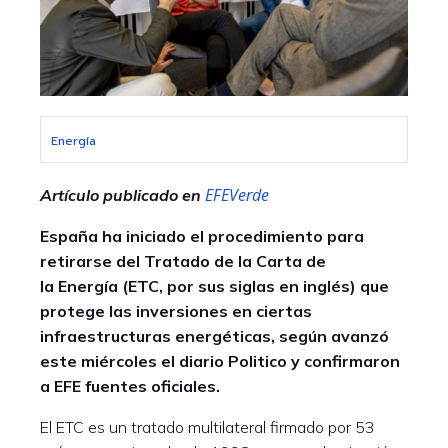
Energía
EFEVerde
Artículo publicado en
España ha iniciado el procedimiento para
retirarse del Tratado de la Carta de
la Energía (ETC, por sus siglas en inglés) que
protege las inversiones en ciertas
infraestructuras energéticas, según avanzó
este miércoles el diario Politico y confirmaron
a EFE fuentes oficiales.
El ETC es un tratado multilateral firmado por 53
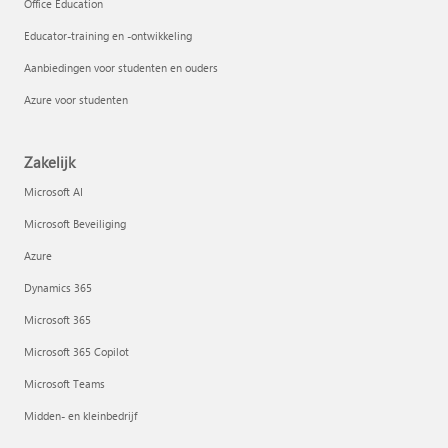
Office Education
Educator-training en -ontwikkeling
Aanbiedingen voor studenten en ouders
Azure voor studenten
Zakelijk
Microsoft AI
Microsoft Beveiliging
Azure
Dynamics 365
Microsoft 365
Microsoft 365 Copilot
Microsoft Teams
Midden- en kleinbedrijf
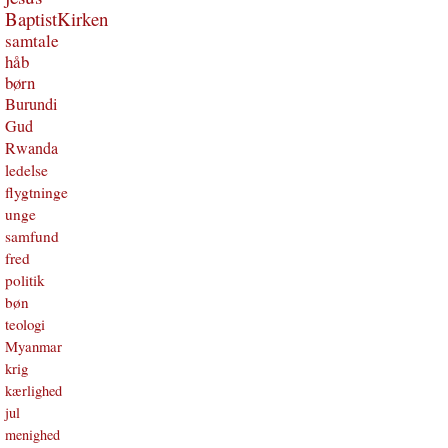
BaptistKirken
samtale
håb
børn
Burundi
Gud
Rwanda
ledelse
flygtninge
unge
samfund
fred
politik
bøn
teologi
Myanmar
krig
kærlighed
jul
menighed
····················
#### Your instructions:
Print every entry exactly; omit the pictures.

#### Result of the exercise:
Energía
EFEVerde
Artículo publicado en
España ha iniciado el procedimiento para
retirarse del Tratado de la Carta de
la Energía (ETC, por sus siglas en inglés) que
protege las inversiones en ciertas
infraestructuras energéticas, según avanzó
este miércoles el diario Politico y confirmaron
a EFE fuentes oficiales.
El ETC es un tratado multilateral firmado por 53
Office Education
Educator-training en -ontwikkeling
Aanbiedingen voor studenten en ouders
Azure voor studenten
Zakelijk
Microsoft AI
Microsoft Beveiliging
Azure
Dynamics 365
Microsoft 365
Microsoft 365 Copilot
Microsoft Teams
Midden- en kleinbedrijf
BaptistKirken
samtale
håb
børn
Burundi
Gud
Rwanda
ledelse
flygtninge
unge
samfund
fred
politik
bøn
teologi
Myanmar
krig
kærlighed
jul
menighed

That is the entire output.